The following sonnet was written with a picture in my mind of a distressed teenage girl running up the stairs and slamming her bedroom door, beating her hands on the floor, weeping and blaming herself for everything going wrong.


Ophelia

I did what I was told. I did! And look

what’s happened now. It wasn’t meant to be

like this. It’s all gone wrong. They told me he

would say he did love me or that I took

his friendship for much more than he had meant.

But this, this raging in his mind is more

than I can bear and all my fault, I’m sure

it is. My father’s never wrong. He’s spent

his life advising kings. He must be right.

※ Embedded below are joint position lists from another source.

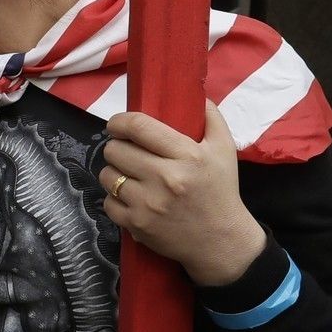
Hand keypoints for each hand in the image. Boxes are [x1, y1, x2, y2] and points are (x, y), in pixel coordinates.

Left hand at [99, 101, 266, 286]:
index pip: (139, 127)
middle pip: (115, 150)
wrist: (221, 240)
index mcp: (187, 156)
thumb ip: (210, 117)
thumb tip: (193, 91)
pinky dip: (114, 198)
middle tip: (126, 151)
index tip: (117, 124)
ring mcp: (149, 204)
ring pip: (107, 175)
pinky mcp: (137, 225)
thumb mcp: (225, 149)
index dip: (120, 122)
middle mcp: (166, 178)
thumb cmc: (220, 190)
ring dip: (113, 172)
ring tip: (128, 173)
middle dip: (117, 147)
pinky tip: (130, 196)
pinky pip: (107, 202)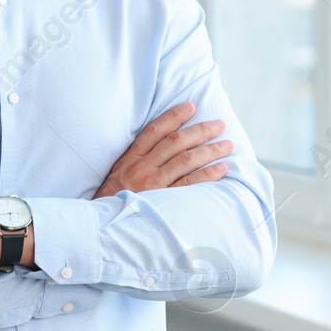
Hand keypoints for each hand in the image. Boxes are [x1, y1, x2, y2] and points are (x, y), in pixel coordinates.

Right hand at [93, 101, 231, 199]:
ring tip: (227, 145)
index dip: (174, 116)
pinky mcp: (163, 201)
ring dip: (210, 151)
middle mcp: (143, 167)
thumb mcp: (117, 172)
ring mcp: (154, 184)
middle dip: (201, 131)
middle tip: (220, 124)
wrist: (102, 224)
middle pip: (176, 142)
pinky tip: (222, 168)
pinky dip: (208, 175)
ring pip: (186, 160)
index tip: (192, 106)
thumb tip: (160, 143)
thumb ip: (135, 158)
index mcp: (131, 157)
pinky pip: (190, 185)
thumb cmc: (111, 198)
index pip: (155, 130)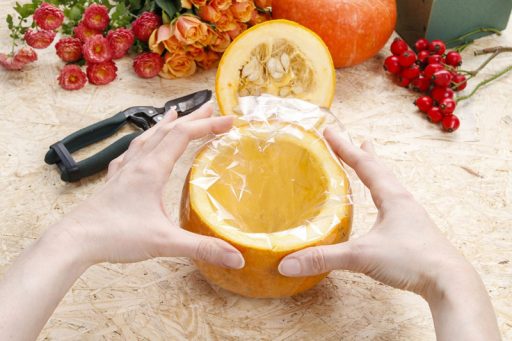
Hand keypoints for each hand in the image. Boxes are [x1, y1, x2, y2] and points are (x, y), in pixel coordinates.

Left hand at [45, 103, 244, 268]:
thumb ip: (202, 248)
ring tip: (175, 114)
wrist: (75, 241)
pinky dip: (142, 142)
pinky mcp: (114, 182)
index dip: (208, 125)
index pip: (183, 136)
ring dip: (166, 125)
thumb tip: (237, 257)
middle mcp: (138, 164)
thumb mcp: (165, 242)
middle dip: (192, 118)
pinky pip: (130, 153)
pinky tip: (139, 147)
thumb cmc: (116, 236)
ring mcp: (124, 171)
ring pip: (147, 138)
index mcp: (152, 170)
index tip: (230, 120)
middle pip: (167, 131)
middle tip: (210, 107)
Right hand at [278, 127, 472, 297]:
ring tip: (370, 164)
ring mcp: (410, 216)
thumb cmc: (410, 260)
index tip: (330, 131)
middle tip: (355, 139)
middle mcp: (402, 201)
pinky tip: (381, 207)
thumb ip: (324, 258)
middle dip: (363, 154)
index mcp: (391, 196)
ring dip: (376, 172)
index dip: (344, 148)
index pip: (363, 164)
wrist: (449, 281)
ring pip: (389, 185)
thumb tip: (287, 262)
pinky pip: (394, 203)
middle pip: (380, 169)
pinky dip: (383, 194)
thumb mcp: (362, 256)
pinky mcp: (413, 231)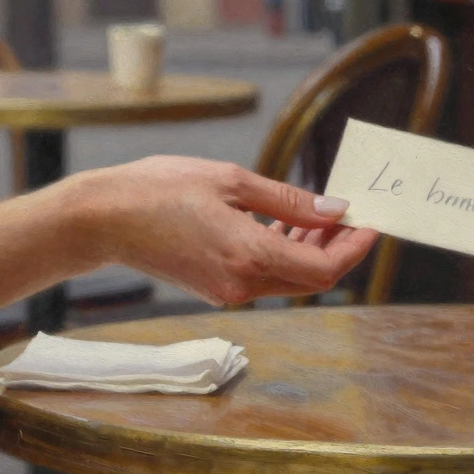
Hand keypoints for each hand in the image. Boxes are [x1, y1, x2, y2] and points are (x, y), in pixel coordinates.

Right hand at [65, 157, 378, 304]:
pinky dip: (283, 252)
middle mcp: (242, 284)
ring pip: (289, 278)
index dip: (354, 249)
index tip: (371, 222)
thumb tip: (335, 209)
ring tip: (324, 214)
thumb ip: (290, 201)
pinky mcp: (216, 289)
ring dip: (312, 250)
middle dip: (338, 248)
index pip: (325, 270)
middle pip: (312, 278)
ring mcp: (228, 292)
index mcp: (249, 256)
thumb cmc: (159, 189)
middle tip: (352, 214)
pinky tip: (286, 223)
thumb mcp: (232, 182)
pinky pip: (264, 275)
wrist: (102, 219)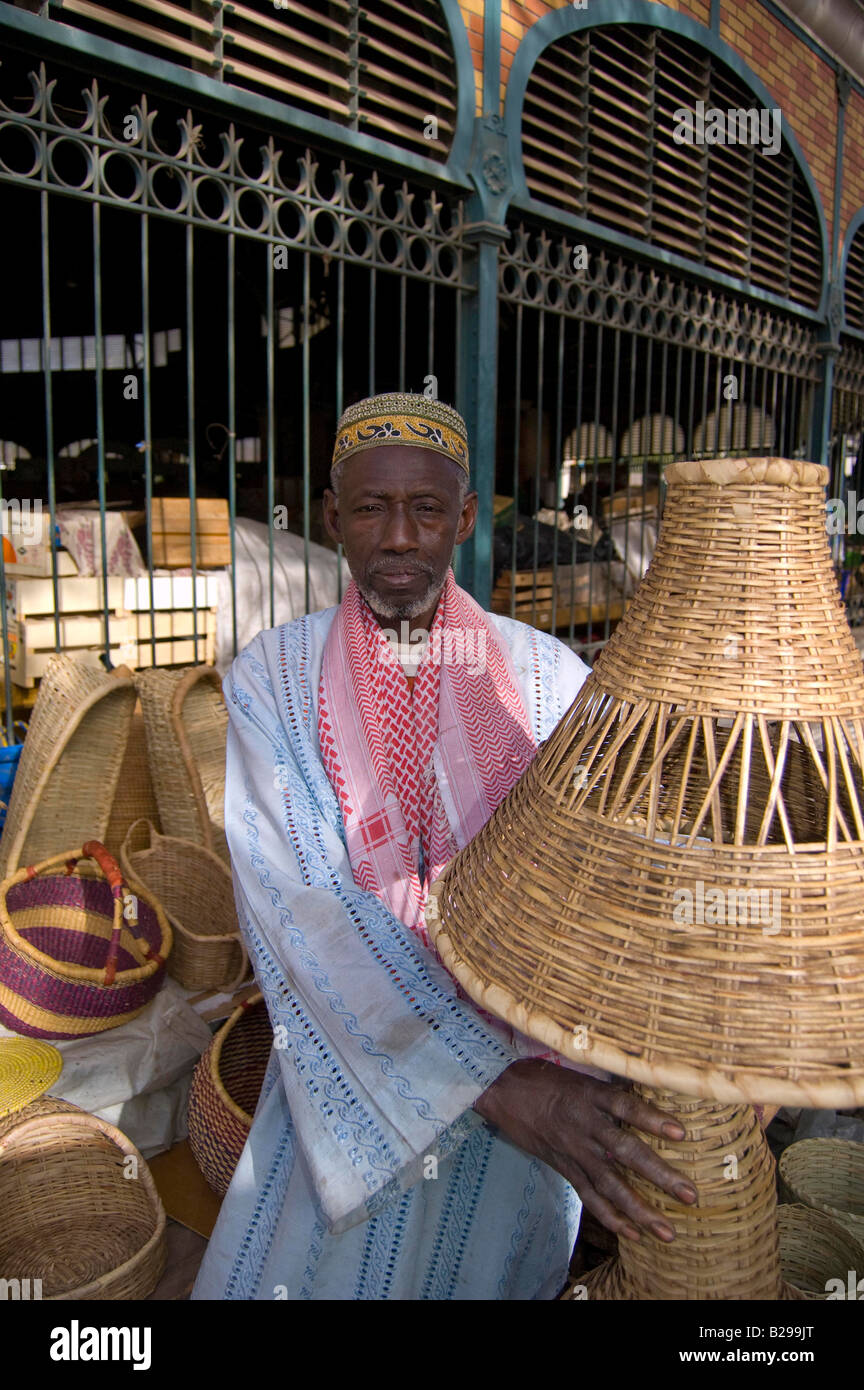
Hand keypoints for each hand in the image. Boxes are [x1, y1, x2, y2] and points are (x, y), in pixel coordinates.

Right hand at [474, 1060, 696, 1242]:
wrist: (502, 1090)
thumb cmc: (545, 1078)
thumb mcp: (580, 1074)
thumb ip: (612, 1088)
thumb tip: (650, 1087)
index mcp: (591, 1095)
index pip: (625, 1106)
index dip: (651, 1118)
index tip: (680, 1132)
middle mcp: (585, 1125)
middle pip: (626, 1151)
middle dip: (659, 1175)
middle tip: (689, 1195)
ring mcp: (575, 1149)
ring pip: (610, 1183)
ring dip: (640, 1209)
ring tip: (667, 1231)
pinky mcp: (564, 1166)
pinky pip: (589, 1195)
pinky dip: (610, 1216)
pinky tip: (633, 1233)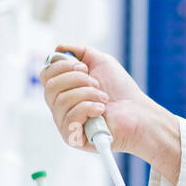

What else could make the prince be so distressed

and change so suddenly, as if possessed

by some dark demon coming in the night?

And what was I supposed to do instead?

It’s hopeless. Oh I wish that I was dead!


But a theatre director suggested that it could be directed at her father, Polonius, in confrontation. Suddenly the tone changes and lines like 

                             it’s all my fault, I’m sure

it is. My father’s never wrong. He’s spent

his life advising kings. He must be right.

become not self-recrimination and self-imposed guilt, but vicious sarcasm. And instead of ending in teenage despair, it ends with some of the cruellest words a daughter could say to her father spat into his face.


Now tell me, how would any kind of neutral, measured and uninflected delivery have helped a listener to either ends of this spectrum or really anywhere in between?